Extracted material:
▼
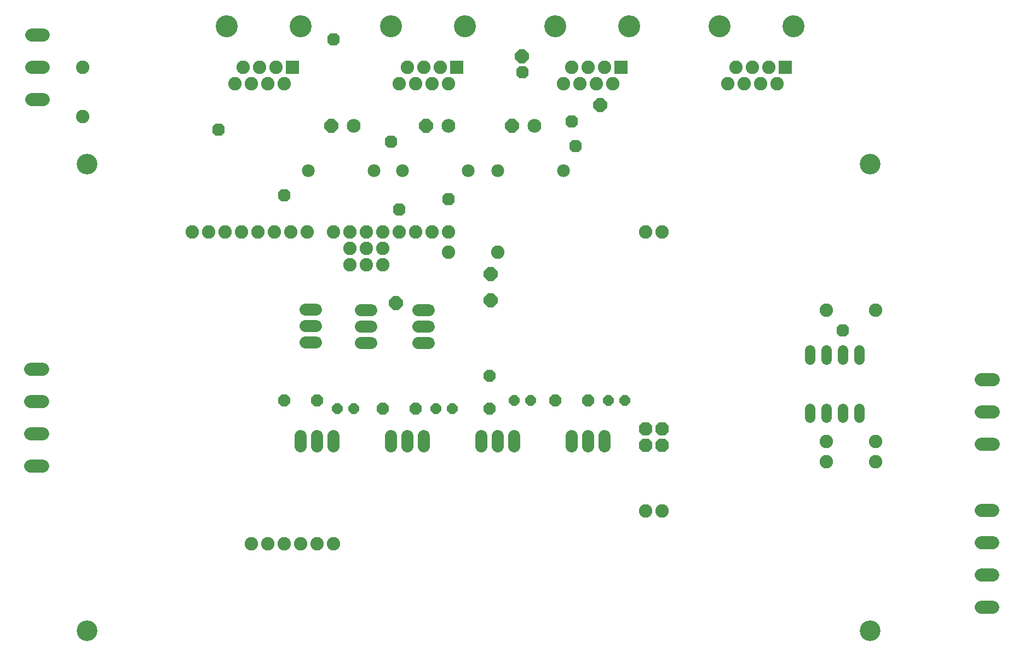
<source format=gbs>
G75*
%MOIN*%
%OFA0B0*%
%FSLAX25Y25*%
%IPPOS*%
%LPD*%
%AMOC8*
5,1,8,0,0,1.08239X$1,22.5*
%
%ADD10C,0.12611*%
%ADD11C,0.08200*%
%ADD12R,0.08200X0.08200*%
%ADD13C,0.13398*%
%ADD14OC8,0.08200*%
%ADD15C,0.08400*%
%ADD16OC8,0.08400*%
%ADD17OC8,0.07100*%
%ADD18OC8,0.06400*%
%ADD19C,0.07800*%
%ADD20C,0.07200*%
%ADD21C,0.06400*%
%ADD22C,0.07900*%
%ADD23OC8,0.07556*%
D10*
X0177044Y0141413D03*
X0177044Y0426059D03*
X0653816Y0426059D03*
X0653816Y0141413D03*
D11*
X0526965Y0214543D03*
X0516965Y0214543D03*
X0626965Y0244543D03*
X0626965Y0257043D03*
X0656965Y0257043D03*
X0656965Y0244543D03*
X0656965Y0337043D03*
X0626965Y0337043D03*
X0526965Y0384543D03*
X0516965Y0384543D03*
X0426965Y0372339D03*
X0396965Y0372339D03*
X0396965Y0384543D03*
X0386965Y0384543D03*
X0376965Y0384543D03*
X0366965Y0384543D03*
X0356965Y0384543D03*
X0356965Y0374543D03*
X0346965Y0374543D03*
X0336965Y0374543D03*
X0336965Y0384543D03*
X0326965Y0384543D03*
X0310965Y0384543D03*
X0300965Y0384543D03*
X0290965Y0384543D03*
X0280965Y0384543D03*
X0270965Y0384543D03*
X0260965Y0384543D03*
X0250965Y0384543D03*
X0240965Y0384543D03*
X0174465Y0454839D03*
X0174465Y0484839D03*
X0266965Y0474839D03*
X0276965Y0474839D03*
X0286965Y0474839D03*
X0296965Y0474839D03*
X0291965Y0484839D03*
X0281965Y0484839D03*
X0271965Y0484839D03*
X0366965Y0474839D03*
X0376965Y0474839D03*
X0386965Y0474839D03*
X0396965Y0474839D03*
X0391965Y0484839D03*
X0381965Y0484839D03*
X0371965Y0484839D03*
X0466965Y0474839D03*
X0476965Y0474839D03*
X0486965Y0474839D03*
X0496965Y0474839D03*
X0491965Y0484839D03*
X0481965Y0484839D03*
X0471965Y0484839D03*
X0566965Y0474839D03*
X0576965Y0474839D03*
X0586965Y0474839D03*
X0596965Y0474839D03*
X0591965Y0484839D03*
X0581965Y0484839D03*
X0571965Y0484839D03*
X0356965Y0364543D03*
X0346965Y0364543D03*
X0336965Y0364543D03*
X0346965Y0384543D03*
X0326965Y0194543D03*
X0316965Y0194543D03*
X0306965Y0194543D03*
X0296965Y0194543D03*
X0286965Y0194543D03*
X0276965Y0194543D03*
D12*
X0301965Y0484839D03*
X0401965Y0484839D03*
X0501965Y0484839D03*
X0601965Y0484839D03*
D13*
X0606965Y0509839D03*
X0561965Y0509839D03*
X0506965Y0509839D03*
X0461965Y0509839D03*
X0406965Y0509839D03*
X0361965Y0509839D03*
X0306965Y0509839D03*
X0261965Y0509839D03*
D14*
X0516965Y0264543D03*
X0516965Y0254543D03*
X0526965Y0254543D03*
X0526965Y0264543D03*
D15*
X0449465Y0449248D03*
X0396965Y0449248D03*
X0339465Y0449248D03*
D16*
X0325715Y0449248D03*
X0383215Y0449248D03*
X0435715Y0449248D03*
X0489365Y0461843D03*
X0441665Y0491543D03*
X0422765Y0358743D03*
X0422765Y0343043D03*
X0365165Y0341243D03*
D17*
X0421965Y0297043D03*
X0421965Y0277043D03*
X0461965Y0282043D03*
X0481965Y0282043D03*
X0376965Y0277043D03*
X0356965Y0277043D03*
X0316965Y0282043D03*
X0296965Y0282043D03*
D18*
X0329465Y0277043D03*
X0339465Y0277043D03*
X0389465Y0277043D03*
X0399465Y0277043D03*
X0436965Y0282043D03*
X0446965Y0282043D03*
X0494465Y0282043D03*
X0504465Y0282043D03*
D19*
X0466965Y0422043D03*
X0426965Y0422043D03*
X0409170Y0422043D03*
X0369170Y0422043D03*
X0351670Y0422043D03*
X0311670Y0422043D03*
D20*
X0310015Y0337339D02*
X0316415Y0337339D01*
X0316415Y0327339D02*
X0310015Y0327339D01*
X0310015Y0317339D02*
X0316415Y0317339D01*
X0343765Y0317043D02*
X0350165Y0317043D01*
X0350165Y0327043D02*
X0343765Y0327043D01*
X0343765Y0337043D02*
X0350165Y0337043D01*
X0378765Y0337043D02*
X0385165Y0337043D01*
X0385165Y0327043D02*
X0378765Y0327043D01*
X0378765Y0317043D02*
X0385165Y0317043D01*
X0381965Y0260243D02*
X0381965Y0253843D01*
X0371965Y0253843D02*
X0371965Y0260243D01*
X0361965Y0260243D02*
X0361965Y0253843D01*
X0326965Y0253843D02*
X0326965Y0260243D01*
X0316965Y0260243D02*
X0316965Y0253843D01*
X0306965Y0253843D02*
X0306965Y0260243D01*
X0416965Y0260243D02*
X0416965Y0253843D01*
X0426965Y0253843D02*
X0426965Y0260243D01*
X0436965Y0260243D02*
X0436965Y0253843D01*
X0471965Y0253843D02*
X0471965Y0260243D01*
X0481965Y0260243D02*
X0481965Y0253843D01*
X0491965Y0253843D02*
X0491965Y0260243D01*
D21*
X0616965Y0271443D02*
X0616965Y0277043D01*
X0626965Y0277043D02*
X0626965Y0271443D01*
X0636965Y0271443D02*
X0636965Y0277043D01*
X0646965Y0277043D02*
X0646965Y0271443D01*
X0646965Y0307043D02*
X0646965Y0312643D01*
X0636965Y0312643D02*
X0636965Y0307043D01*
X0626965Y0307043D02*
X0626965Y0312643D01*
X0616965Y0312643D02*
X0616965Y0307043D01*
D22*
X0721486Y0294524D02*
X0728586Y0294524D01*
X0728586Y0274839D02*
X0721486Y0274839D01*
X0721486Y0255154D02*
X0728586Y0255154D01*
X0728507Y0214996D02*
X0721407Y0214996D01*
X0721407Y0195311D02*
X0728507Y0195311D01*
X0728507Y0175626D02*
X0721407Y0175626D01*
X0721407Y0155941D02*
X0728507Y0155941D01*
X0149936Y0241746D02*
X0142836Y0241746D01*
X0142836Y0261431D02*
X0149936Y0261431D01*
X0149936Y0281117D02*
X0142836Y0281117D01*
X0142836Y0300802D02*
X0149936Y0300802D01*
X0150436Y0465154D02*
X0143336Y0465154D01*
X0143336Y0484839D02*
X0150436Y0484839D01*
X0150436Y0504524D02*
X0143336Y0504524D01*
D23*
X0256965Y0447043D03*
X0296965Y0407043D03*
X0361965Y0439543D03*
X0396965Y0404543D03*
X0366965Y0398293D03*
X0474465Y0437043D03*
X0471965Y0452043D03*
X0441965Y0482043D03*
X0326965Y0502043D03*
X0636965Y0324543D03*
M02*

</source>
▲
Assignment: Pictures aside, reproduce the listing above exactly.

Problem solution:
<source format=gbs>
G75*
%MOIN*%
%OFA0B0*%
%FSLAX25Y25*%
%IPPOS*%
%LPD*%
%AMOC8*
5,1,8,0,0,1.08239X$1,22.5*
%
%ADD10C,0.12611*%
%ADD11C,0.08200*%
%ADD12R,0.08200X0.08200*%
%ADD13C,0.13398*%
%ADD14OC8,0.08200*%
%ADD15C,0.08400*%
%ADD16OC8,0.08400*%
%ADD17OC8,0.07100*%
%ADD18OC8,0.06400*%
%ADD19C,0.07800*%
%ADD20C,0.07200*%
%ADD21C,0.06400*%
%ADD22C,0.07900*%
%ADD23OC8,0.07556*%
D10*
X0177044Y0141413D03*
X0177044Y0426059D03*
X0653816Y0426059D03*
X0653816Y0141413D03*
D11*
X0526965Y0214543D03*
X0516965Y0214543D03*
X0626965Y0244543D03*
X0626965Y0257043D03*
X0656965Y0257043D03*
X0656965Y0244543D03*
X0656965Y0337043D03*
X0626965Y0337043D03*
X0526965Y0384543D03*
X0516965Y0384543D03*
X0426965Y0372339D03*
X0396965Y0372339D03*
X0396965Y0384543D03*
X0386965Y0384543D03*
X0376965Y0384543D03*
X0366965Y0384543D03*
X0356965Y0384543D03*
X0356965Y0374543D03*
X0346965Y0374543D03*
X0336965Y0374543D03*
X0336965Y0384543D03*
X0326965Y0384543D03*
X0310965Y0384543D03*
X0300965Y0384543D03*
X0290965Y0384543D03*
X0280965Y0384543D03*
X0270965Y0384543D03*
X0260965Y0384543D03*
X0250965Y0384543D03*
X0240965Y0384543D03*
X0174465Y0454839D03*
X0174465Y0484839D03*
X0266965Y0474839D03*
X0276965Y0474839D03*
X0286965Y0474839D03*
X0296965Y0474839D03*
X0291965Y0484839D03*
X0281965Y0484839D03*
X0271965Y0484839D03*
X0366965Y0474839D03*
X0376965Y0474839D03*
X0386965Y0474839D03*
X0396965Y0474839D03*
X0391965Y0484839D03*
X0381965Y0484839D03*
X0371965Y0484839D03*
X0466965Y0474839D03*
X0476965Y0474839D03*
X0486965Y0474839D03*
X0496965Y0474839D03*
X0491965Y0484839D03*
X0481965Y0484839D03*
X0471965Y0484839D03*
X0566965Y0474839D03*
X0576965Y0474839D03*
X0586965Y0474839D03*
X0596965Y0474839D03*
X0591965Y0484839D03*
X0581965Y0484839D03*
X0571965Y0484839D03*
X0356965Y0364543D03*
X0346965Y0364543D03*
X0336965Y0364543D03*
X0346965Y0384543D03*
X0326965Y0194543D03*
X0316965Y0194543D03*
X0306965Y0194543D03*
X0296965Y0194543D03*
X0286965Y0194543D03*
X0276965Y0194543D03*
D12*
X0301965Y0484839D03*
X0401965Y0484839D03*
X0501965Y0484839D03*
X0601965Y0484839D03*
D13*
X0606965Y0509839D03*
X0561965Y0509839D03*
X0506965Y0509839D03*
X0461965Y0509839D03*
X0406965Y0509839D03*
X0361965Y0509839D03*
X0306965Y0509839D03*
X0261965Y0509839D03*
D14*
X0516965Y0264543D03*
X0516965Y0254543D03*
X0526965Y0254543D03*
X0526965Y0264543D03*
D15*
X0449465Y0449248D03*
X0396965Y0449248D03*
X0339465Y0449248D03*
D16*
X0325715Y0449248D03*
X0383215Y0449248D03*
X0435715Y0449248D03*
X0489365Y0461843D03*
X0441665Y0491543D03*
X0422765Y0358743D03*
X0422765Y0343043D03*
X0365165Y0341243D03*
D17*
X0421965Y0297043D03*
X0421965Y0277043D03*
X0461965Y0282043D03*
X0481965Y0282043D03*
X0376965Y0277043D03*
X0356965Y0277043D03*
X0316965Y0282043D03*
X0296965Y0282043D03*
D18*
X0329465Y0277043D03*
X0339465Y0277043D03*
X0389465Y0277043D03*
X0399465Y0277043D03*
X0436965Y0282043D03*
X0446965Y0282043D03*
X0494465Y0282043D03*
X0504465Y0282043D03*
D19*
X0466965Y0422043D03*
X0426965Y0422043D03*
X0409170Y0422043D03*
X0369170Y0422043D03*
X0351670Y0422043D03*
X0311670Y0422043D03*
D20*
X0310015Y0337339D02*
X0316415Y0337339D01*
X0316415Y0327339D02*
X0310015Y0327339D01*
X0310015Y0317339D02*
X0316415Y0317339D01*
X0343765Y0317043D02*
X0350165Y0317043D01*
X0350165Y0327043D02*
X0343765Y0327043D01*
X0343765Y0337043D02*
X0350165Y0337043D01*
X0378765Y0337043D02*
X0385165Y0337043D01*
X0385165Y0327043D02*
X0378765Y0327043D01*
X0378765Y0317043D02*
X0385165Y0317043D01*
X0381965Y0260243D02*
X0381965Y0253843D01*
X0371965Y0253843D02*
X0371965Y0260243D01*
X0361965Y0260243D02*
X0361965Y0253843D01*
X0326965Y0253843D02*
X0326965Y0260243D01*
X0316965Y0260243D02*
X0316965Y0253843D01*
X0306965Y0253843D02*
X0306965Y0260243D01*
X0416965Y0260243D02*
X0416965Y0253843D01*
X0426965Y0253843D02*
X0426965Y0260243D01*
X0436965Y0260243D02*
X0436965Y0253843D01*
X0471965Y0253843D02*
X0471965Y0260243D01*
X0481965Y0260243D02*
X0481965Y0253843D01*
X0491965Y0253843D02*
X0491965Y0260243D01*
D21*
X0616965Y0271443D02*
X0616965Y0277043D01*
X0626965Y0277043D02*
X0626965Y0271443D01*
X0636965Y0271443D02*
X0636965Y0277043D01*
X0646965Y0277043D02*
X0646965Y0271443D01*
X0646965Y0307043D02*
X0646965Y0312643D01*
X0636965Y0312643D02*
X0636965Y0307043D01*
X0626965Y0307043D02*
X0626965Y0312643D01*
X0616965Y0312643D02*
X0616965Y0307043D01*
D22*
X0721486Y0294524D02*
X0728586Y0294524D01*
X0728586Y0274839D02*
X0721486Y0274839D01*
X0721486Y0255154D02*
X0728586Y0255154D01*
X0728507Y0214996D02*
X0721407Y0214996D01*
X0721407Y0195311D02*
X0728507Y0195311D01*
X0728507Y0175626D02*
X0721407Y0175626D01*
X0721407Y0155941D02*
X0728507Y0155941D01*
X0149936Y0241746D02*
X0142836Y0241746D01*
X0142836Y0261431D02*
X0149936Y0261431D01*
X0149936Y0281117D02*
X0142836Y0281117D01*
X0142836Y0300802D02*
X0149936Y0300802D01*
X0150436Y0465154D02*
X0143336Y0465154D01*
X0143336Y0484839D02*
X0150436Y0484839D01*
X0150436Y0504524D02*
X0143336Y0504524D01*
D23*
X0256965Y0447043D03*
X0296965Y0407043D03*
X0361965Y0439543D03*
X0396965Y0404543D03*
X0366965Y0398293D03*
X0474465Y0437043D03*
X0471965Y0452043D03*
X0441965Y0482043D03*
X0326965Y0502043D03*
X0636965Y0324543D03*
M02*

</source>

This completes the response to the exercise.